Trump’s promises have some coal miners optimistic — so they’re staying in the industry
Trump’s promises have some coal miners optimistic — so they’re staying in the industry
At a gymnasium in Waynesburg, Pennsylvania, Trenton Phillips is looking for a job as a coal miner. Phillips already works at a company that fixes beltlines at coal mines. He’s at a county job fair today where there are booths for jobs in industries like health care and trucking — but Phillips is only stopping at a booth for a coal mine contractor. He wants a job as a mine foreman or supervisor.
“I’m currently looking for something where I can advance maybe one day, be somewhere higher up, not have to break my back and use my head a little more,” Phillips said.
Phillips is 25 and he got a job at a union coal mine after graduating high school six years ago, during better times for the coal industry. With overtime, he said he made up to $90,000 a year.
“It was pretty much boomin’ when I was coming right out of high school so that seemed like the thing to do,” Phillips said.

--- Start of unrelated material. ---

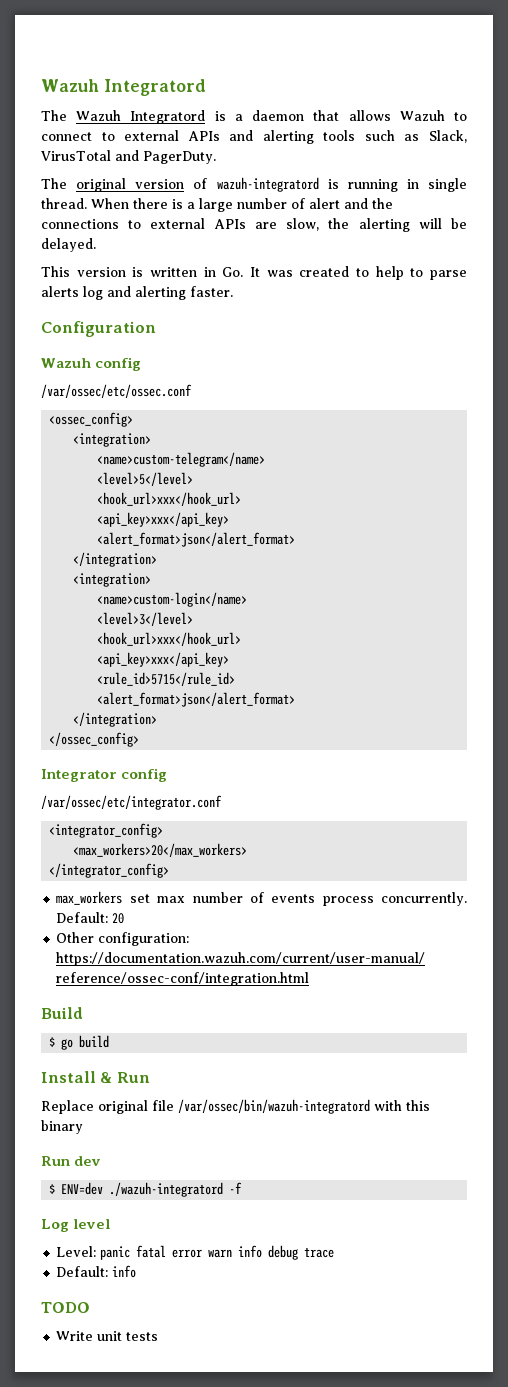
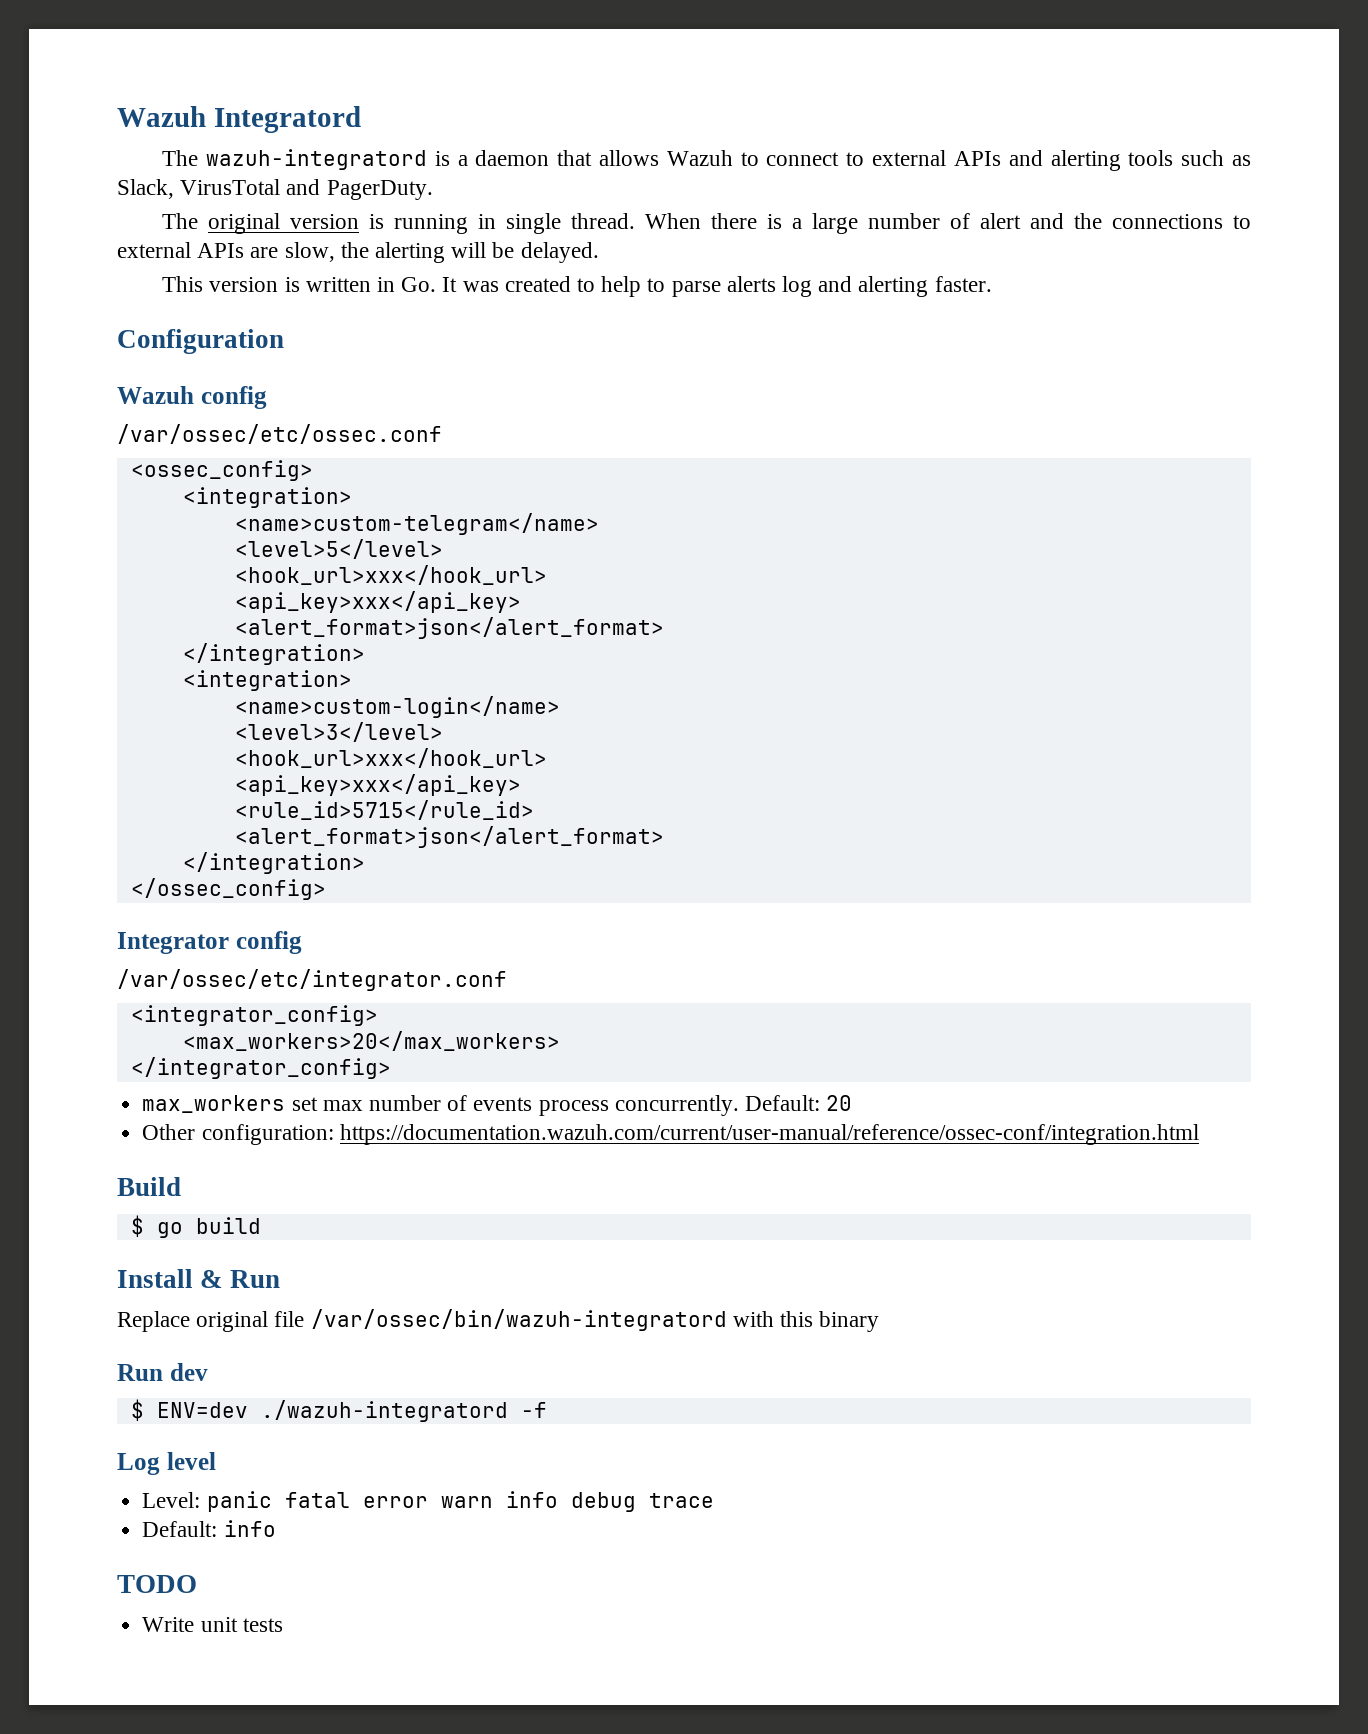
[76,110,206,124] Wazuh Integratord -> [205,149,427,170] wazuh-integratord
[193,177,319,192] of wazuh-integratord -> (360, 221) none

The mine closed in 2015. So Phillips drove a truck in the oil and gas industry for a year. But the hours were unpredictable, and when a job opened up at the belt repair company, he grabbed it.
He said he’s not afraid of another coal industry slump, now that President Donald Trump is in the White House. Trump has made reviving the coal industry a signature goal of his, and many coal miners are taking this promise to heart.
“Now everything seems to be going back up and it’s going in the right direction,” Phillips said.
The coal industry has rebounded — a bit. This has more to do with foreign demand and rising natural gas prices than any of Trump’s pro-coal policies, said Dan Klein of S&P Global Platts, a company that analyzes energy trends.
“There’s been very little measurable impact of what the administration has done and to be honest there’s very little that could be done,” Klein said.
That’s because low natural gas prices should continue to keep the market for coal weak. Coal production is up this year, but it’s still not close to the level it was at when Phillips first started working in the industry in 2011. And the Department of Energy says coal demand will remain more or less flat for the next couple of years.
Coal mining has been a tradition in Elton Reha’s family for generations. His father, grandfather, and great-grandfather were all coal miners. But Reha isn’t looking to go back underground. At a McDonald’s near Pittsburgh, Reha took a lunch break from his job with a national lawn care company, where he’s a lead technician on a small crew.
Elton Reha used to work in coal mines before an injury. Now he works for a lawn care company near Pittsburgh and says he won’t go back underground.
Reha is in his 40s, and is a father of two. He earns around $40,000 a year, close to what he made working as a contractor in coal mines. He left the coal industry five years ago, when he suffered a bad hernia pulling on a heavy chain. Since then, the coal industry has slumped — big time.
“I’ve watched three of my family members lose their job with the coal mines … and the coal companies they work for say ‘Oh, we’ll get you back. We’ll get you back. We’ll get you back,’” Reha said. But they never did get their jobs back.
Reha said coal mining has done a lot of good. “I know what this country was built on … I’ll never forget that,” Reha said. “But times are changing and for me to be successful in my life, I had to change with it. Not knowing if I have a job … I know I have a job.”
Lawn care offers steady work — and now, Reha said he’s up for a promotion to management, with more responsibilities, and more pay.